Jill stopped listening. Quinn. Captain Frank Quinn. She recalled the big man’s name from the papers and earlier TV news. The lead investigator.
There was something about him, something solid and strong. A calm island in an angry sea. He’d be a policeman she could trust. At least he was the best possibility she could think of, and she had to talk to someone.
She got the Manhattan phone directory, balanced it on her knees, and looked up the number of the precinct house closest to her apartment. She picked up the phone.
After punching in two numbers, she slowly put it back down.
It occurred to her what they’d want of her, what she’d almost certainly have to do if she contacted the police and told them everything.
They’d want her to look at a decomposed body. To identify Madeline Scott at the morgue.
Jill didn’t know if she could do it. Didn’t people sometimes get ill when they did that? Throw up? Sometimes pass out? Simply the thought was making Jill nauseated. She’d always considered herself to be a person with the willpower to do what was necessary, a person of commitment and courage
. Now she wasn’t so sure. She wasn’t sure about anything. Her world seemed to have gone insane, and it was the only world she had.
She replaced the phone book and trudged to the sofa. Sat down and pressed her face hard between her palms. Her features were distorted as if squeezed in a vise. She didn’t feel like crying; she felt like screaming. And screaming and screaming…
She held the screams inside, but it wasn’t easy.
Eventually she might call Captain Frank Quinn, but not yet.

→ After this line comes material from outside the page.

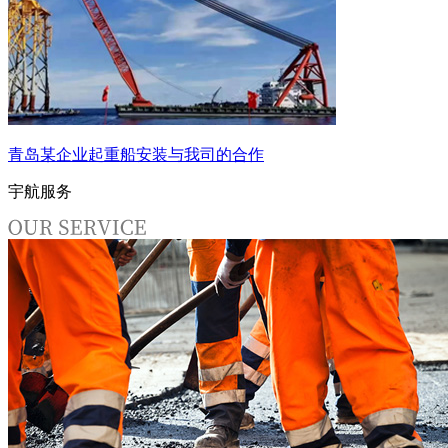
青岛某企业起重船安装与我司的合作
宇航服务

Charlotte was daydreaming while walking along Christopher Street and didn’t recognize the car right away. There were so many big dark luxury cars running around New York. Then she used her hand to shield her eyes from the sun and saw the shiny Chrysler emblem. She realized it was Dixie’s brother’s car. What was his name? Ron? No, Don.
The car slowed and then pulled to the curb about twenty feet ahead of where Charlotte was walking. Uh-oh. This might become an awkward situation. She’d caught the way Don had looked at her the other night, when he’d tried to get her and Dixie to go to his place for drinks, and knew he might not know about Dixie’s sexual orientation. He might think she and Dixie were simply friends.
Charlotte pretended she hadn’t recognized the car and kept walking at the same pace, hoping maybe she’d been wrong about it being Don’s car. But when she was almost alongside it the tinted window on the passenger side glided down, and at a slant through the rear window Charlotte saw the figure behind the steering wheel lean over toward the passenger side to say something out the window.
“Charlotte.”
Not Don’s voice. Dixie’s.
Relieved, Charlotte approached the car and bent down.
There was Dixie, leaning across the front seat toward her and smiling. She looked terrific, dressed in black, as usual, with her red scarf, her glossy black hair pulled back to emphasize the prominent bone structure of her face and the force of her dark eyes. It was her eyes that had first attracted Charlotte to her.
Charlotte grinned widely as she moved closer to the car, one foot down off the curb. “Dixie!” She bent even lower to look inside the rest of the car. Dixie was alone. “Isn’t this your brother’s car?”